Cruciate ligament damage and cranial nerve compression should not be related.
Yes, I am still checking. I tried to get this written before you went off line, but didn't make it. I will be away for several hours and back again after that and available to help.
Dogs love frisbee and it may well be the number one cause of cruciate injury. If the cruciate is torn, surgery is the best treatment. It is expensive and medical treatment will allow the dog to live comfortably is surgery is not feasible.
Surgical repair is followed by 8-12 weeks of restricted activity.

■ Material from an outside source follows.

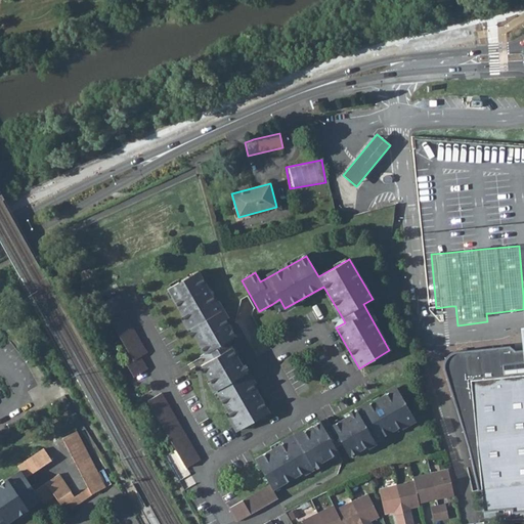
[(198,271),(167,290),(205,354),(211,351),(214,358),(204,363),(201,365),(234,425),(238,431),(269,412),(227,341),(235,337),(198,271)]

Medical treatment requires life long attention to making sure she gets exercise, but doesn't do any jumping or fast running and turning.
It will take longer than 6 days to see significant improvement for cruciate injury. Pain control should be rapid, within a week. Gait abnormality may not improve without surgery. Limping or favoring one side is likely to remain, but should improve over several months.
Cranial nerves are those that go to the head and face.
Abnormal gait can be due to pain/arthritis or neurologic disease. Balance and movement are coordinated in the cerebellum. lesions in this part of the brain produce proprioception (positional) abnormalities, weakness, stumbling , falling, spastic movement, etc.
The walking on eggs (glass) could be due to a central (brain or spinal cord) lesion or it could be due to pain. This is what your vet meant b y f/o cruciate vs cranial nerve compression. My guess is that s/he meant to write spinal nerve compression rather than restricting it to the actual cranial nerves. Given the laxity of the stifles, pain at that level is likely.
Follow-up diagnostic testing might answer questions on the actual source..... or might not. Contrast x'rays, MRI or referral to a specialist (orthopedics, neurology) would be a good way to go if you are interested in follow up diagnostics. Using a specialist gets you the imaging studies and the specialists expertise. Your vet should know who is in your area.